The Eastside Transit Corridor Phase 2 project plans to extend the Los Angeles Metro Rail E Line further southeast to connect with the Gateway Cities, continuing from a relocated Atlantic station southeast to a new Lambert station in Whittier. The extension is considered Phase 2, following the Gold Line Eastside Extension, retroactively considered Phase 1, which extended the then-Gold Line from Union Station to the current Atlantic station.

==Overview==
Los Angeles Metro has studied two alternative alignments for this extension. In 2015, Metro estimated the cost of both alignments of what was then known as the Gold Line Eastside Rail Extension at $6.0 billion (to be delivered in 2057). The plan included in the Measure M transportation funding measure is to build improvements in stages. In 2009, Metro published the Eastside Transit Corridor Phase 2 Final Alternatives Analysis Report, and in 2014 published a Draft Environmental Impact Statement/Environmental Impact Report. In February 2020, the Metro Board voted to eliminate the SR 60 alignment and combined alignment alternatives from consideration, and proceed only with the Washington Boulevard alternative of the project. The SR 60 line may be considered for construction in the future. Construction is scheduled to begin in 2029, with public service by 2035, though the project's timeline may be accelerated under the Twenty-eight by '28 initiative.

Metro merged the portion of the L Line east of Downtown Los Angeles into the E Line (which now uses the gold color instead of aqua) upon the completion of the Regional Connector Transit Project on June 16, 2023. This allows for a one-seat ride for travelers as far west as Santa Monica, with transfers to other lines at downtown stations.

In 2022, Metro recommended building the extension in phases — initially running as far as Greenwood Avenue in Montebello. Under the plan, the full extension would be studied to make way for the construction to Whittier when funds become available.
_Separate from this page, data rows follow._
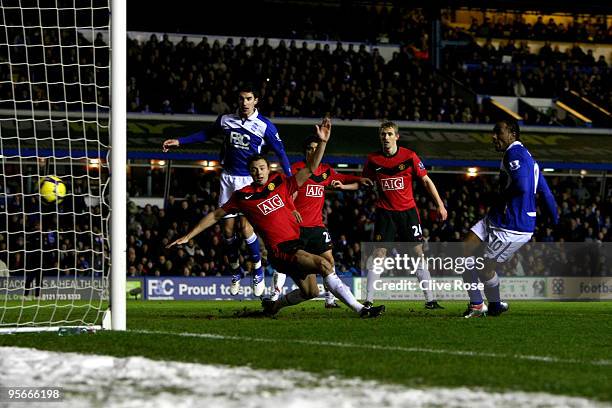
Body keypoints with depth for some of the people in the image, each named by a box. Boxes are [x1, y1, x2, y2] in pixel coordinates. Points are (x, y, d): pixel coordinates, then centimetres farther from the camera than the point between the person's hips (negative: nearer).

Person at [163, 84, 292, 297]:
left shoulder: (264, 125, -8)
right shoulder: (226, 120, 1)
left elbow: (280, 152, -2)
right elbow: (206, 134, 19)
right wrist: (180, 141, 18)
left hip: (250, 180, -4)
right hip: (229, 177, 4)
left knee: (245, 225, -16)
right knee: (228, 227, 2)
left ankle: (258, 270, 3)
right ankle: (235, 271, 20)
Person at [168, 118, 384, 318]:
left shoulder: (280, 184, 8)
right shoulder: (242, 196, -1)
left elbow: (310, 169, 7)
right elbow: (216, 215, 10)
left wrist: (322, 142, -5)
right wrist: (188, 236, 10)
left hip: (296, 243, 7)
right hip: (280, 250, -6)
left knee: (310, 292, 9)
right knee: (324, 265, -23)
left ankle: (273, 305, 32)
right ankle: (360, 309, -26)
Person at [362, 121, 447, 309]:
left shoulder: (409, 156, -6)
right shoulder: (373, 160, -2)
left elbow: (426, 181, 0)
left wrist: (440, 204, -3)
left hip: (408, 211, 0)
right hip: (385, 212, 0)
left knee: (418, 253, -1)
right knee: (378, 254, -7)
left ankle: (430, 299, 3)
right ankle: (368, 300, -4)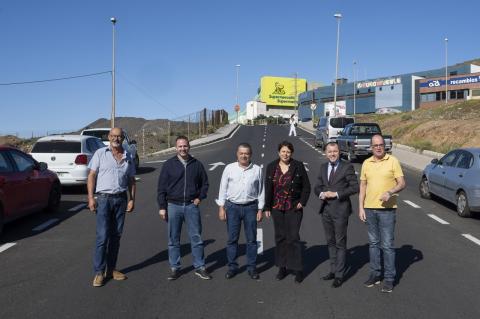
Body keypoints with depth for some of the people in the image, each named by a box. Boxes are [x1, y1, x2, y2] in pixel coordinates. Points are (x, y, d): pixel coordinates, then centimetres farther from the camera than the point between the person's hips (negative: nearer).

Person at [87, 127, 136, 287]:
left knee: (116, 236, 8)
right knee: (102, 236, -7)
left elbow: (131, 181, 14)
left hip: (121, 199, 4)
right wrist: (91, 197, -9)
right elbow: (91, 176, -1)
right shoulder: (100, 153, 1)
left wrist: (132, 199, 5)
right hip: (104, 198, -3)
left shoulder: (128, 157, 10)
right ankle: (99, 272, 1)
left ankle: (111, 269, 19)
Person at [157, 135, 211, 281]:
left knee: (196, 237, 4)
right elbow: (161, 187, 1)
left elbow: (204, 183, 17)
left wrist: (200, 197, 3)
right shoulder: (169, 165, 0)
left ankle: (199, 267, 15)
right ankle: (174, 268, 18)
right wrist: (162, 207, -3)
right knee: (173, 239, 7)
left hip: (192, 205, 1)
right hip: (173, 206, -1)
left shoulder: (197, 164, 5)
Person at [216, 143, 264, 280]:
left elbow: (261, 191, 5)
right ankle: (232, 267, 19)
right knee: (232, 239, 7)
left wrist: (260, 210, 3)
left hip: (250, 207, 0)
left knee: (251, 239, 7)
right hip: (232, 207, 0)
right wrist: (221, 208, -1)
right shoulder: (229, 168, 0)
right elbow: (223, 188, 2)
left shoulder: (257, 170, 1)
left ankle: (251, 267, 19)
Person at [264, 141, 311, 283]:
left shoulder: (298, 166, -2)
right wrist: (267, 207, 3)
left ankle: (298, 269, 5)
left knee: (293, 237, -5)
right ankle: (282, 267, 20)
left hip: (294, 208, -3)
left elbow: (306, 186, 3)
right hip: (277, 208, 3)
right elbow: (268, 189, 6)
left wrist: (302, 202, -7)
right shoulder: (271, 167, 4)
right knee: (280, 237, 9)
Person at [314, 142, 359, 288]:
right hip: (326, 209, 6)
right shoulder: (323, 167, 12)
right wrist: (322, 193, -7)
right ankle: (333, 270, 26)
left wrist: (336, 194, -16)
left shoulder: (347, 167, -5)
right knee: (330, 242, 15)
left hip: (340, 210, -6)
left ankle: (339, 275, 7)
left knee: (340, 243, 0)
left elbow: (355, 187, -10)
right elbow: (317, 186, 15)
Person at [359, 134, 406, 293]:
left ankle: (389, 278, 10)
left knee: (387, 245, 0)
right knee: (373, 243, 13)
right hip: (369, 208, 4)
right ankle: (375, 274, 24)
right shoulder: (366, 163, 7)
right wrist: (361, 208, 4)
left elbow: (402, 183, -4)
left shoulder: (393, 161, -3)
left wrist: (390, 192, -23)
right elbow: (362, 187, 10)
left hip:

==Proposed routings and modes==
The Transit Corridor Project was originally proposed as a light rail route along Washington Boulevard. Metro studied three alternatives during its Initial Operating Study: along California State Route 60, the original concept to Whittier, and a project that built both routings. The combined routes would have served the communities of Montebello, Commerce, Pico Rivera, Monterey Park, South El Monte, South San Gabriel, Rosemead, Santa Fe Springs and Whittier in the east side of the county. All alternatives begin at the E Line's Atlantic station and head east.

Metro ruled out the SR 60 Freeway and combined alternative, leaving just the Washington Boulevard alternative for further consideration and study. A new maintenance yard is included as part of the extension.

| Alternatives | Alignments | New trips (daily) | Estimated cost (billions) |
|---|---|---|---|
| Alternative 1: LRT | SR-60 Alternative | TBD | TBD |
| Alternative 2: LRT | Washington Boulevard Alternative | TBD | TBD |
| Alternative 3: LRT | Combined Alternative | TBD | TBD |

During the Initial Operating Segment study, Metro concluded that Alternative 1 and 3 would interfere with future SR 60 expansions. Metro would have to buy some property and remove homes needed for a maintenance facility yard, as no large vacant lots were found. In February 2020, Metro staff recommended Alternative 2, removing the route along the SR 60 freeway (Alternative 1) from further consideration, therefore also eliminating Alternative 3 in the process. Metro will focus on further studying and building the Washington Boulevard alternative.

===Route selection: Alternative 2===

Projected opening: Station; City/Neighborhood; Notes
2035: Atlantic; East Los Angeles; To be relocated.
Atlantic/Whittier
Commerce/Citadel: Commerce; To be adjacent to the Citadel Outlets.
Greenwood: Montebello
TBD: Rosemead; Pico Rivera
Norwalk: Whittier
Lambert

On April 25, 2024, Metro published the final environmental impact report (EIR) for the project, pending certification from its board of directors. Metro is also seeking to clear the project under the National Environmental Policy Act (NEPA) to qualify it for federal grant money. On May 23, 2024, the Metro board of directors certified the final EIR at a board meeting.